*** Opening of Task inputs ***

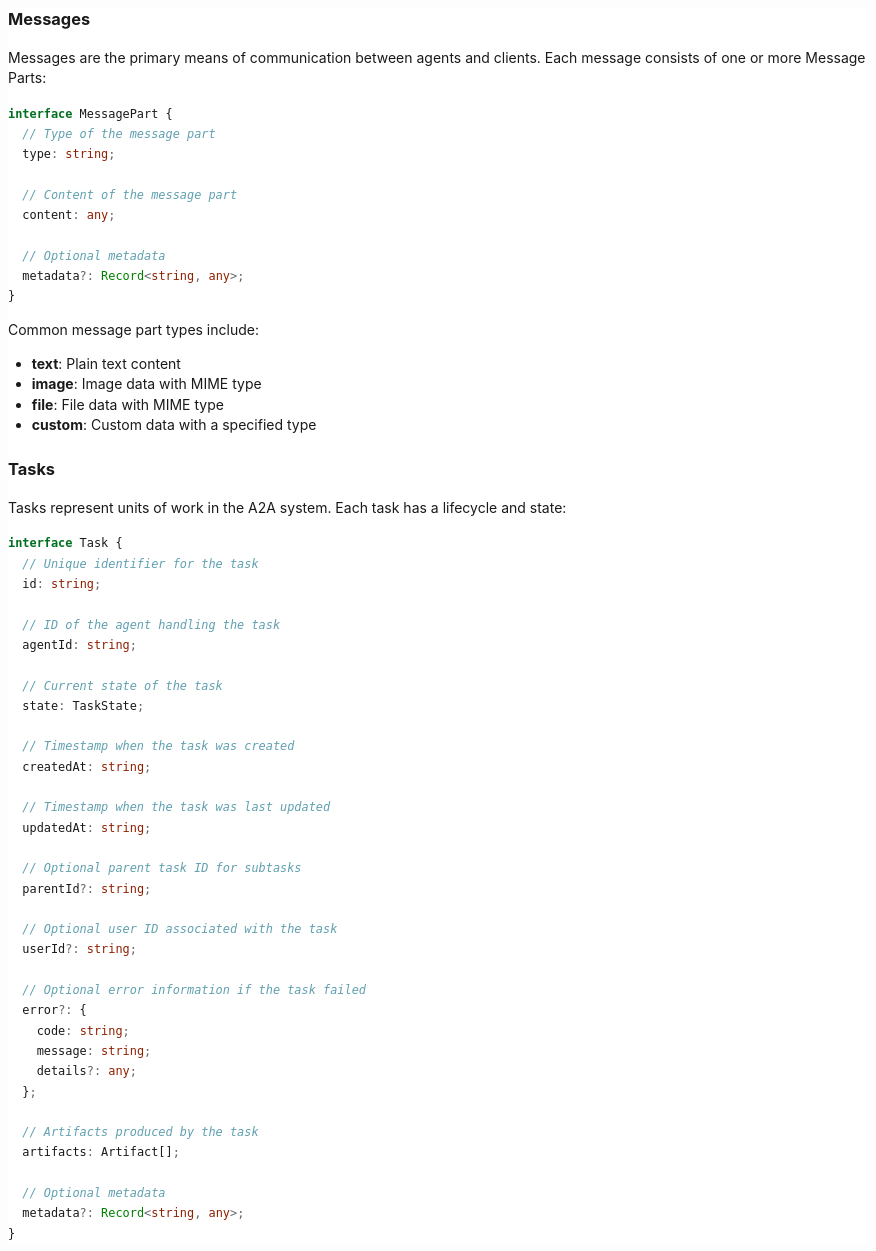 ### Messages

Messages are the primary means of communication between agents and clients. Each message consists of one or more Message Parts:

```typescript
interface MessagePart {
  // Type of the message part
  type: string;
  
  // Content of the message part
  content: any;
  
  // Optional metadata
  metadata?: Record<string, any>;
}
```

Common message part types include:

- **text**: Plain text content
- **image**: Image data with MIME type
- **file**: File data with MIME type
- **custom**: Custom data with a specified type

### Tasks

Tasks represent units of work in the A2A system. Each task has a lifecycle and state:

```typescript
interface Task {
  // Unique identifier for the task
  id: string;
  
  // ID of the agent handling the task
  agentId: string;
  
  // Current state of the task
  state: TaskState;
  
  // Timestamp when the task was created
  createdAt: string;
  
  // Timestamp when the task was last updated
  updatedAt: string;
  
  // Optional parent task ID for subtasks
  parentId?: string;
  
  // Optional user ID associated with the task
  userId?: string;
  
  // Optional error information if the task failed
  error?: {
    code: string;
    message: string;
    details?: any;
  };
  
  // Artifacts produced by the task
  artifacts: Artifact[];
  
  // Optional metadata
  metadata?: Record<string, any>;
}

```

*** Close of Task inputs ***

(What is expected):
Tally the lines of the listing that contain "string" and give the tally alone.

(Task result):
11